**What is being asked**. Can you copy every line of the records below without changing anything?

====== Supplied material

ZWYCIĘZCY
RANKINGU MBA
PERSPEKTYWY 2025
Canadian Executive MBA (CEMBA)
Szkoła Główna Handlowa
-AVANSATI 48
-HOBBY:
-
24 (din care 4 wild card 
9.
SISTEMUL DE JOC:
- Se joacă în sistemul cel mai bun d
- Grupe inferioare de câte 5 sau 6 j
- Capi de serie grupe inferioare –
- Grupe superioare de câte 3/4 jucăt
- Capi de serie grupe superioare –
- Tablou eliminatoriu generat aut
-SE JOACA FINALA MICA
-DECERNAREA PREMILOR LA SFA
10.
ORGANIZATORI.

============

**Response**.
ZWYCIĘZCY
RANKINGU MBA
PERSPEKTYWY 2025
Canadian Executive MBA (CEMBA)
Szkoła Główna Handlowa
-AVANSATI 48
-HOBBY:
-
24 (din care 4 wild card 
9.
SISTEMUL DE JOC:
- Se joacă în sistemul cel mai bun d
- Grupe inferioare de câte 5 sau 6 j
- Capi de serie grupe inferioare –
- Grupe superioare de câte 3/4 jucăt
- Capi de serie grupe superioare –
- Tablou eliminatoriu generat aut
-SE JOACA FINALA MICA
-DECERNAREA PREMILOR LA SFA
10.
ORGANIZATORI.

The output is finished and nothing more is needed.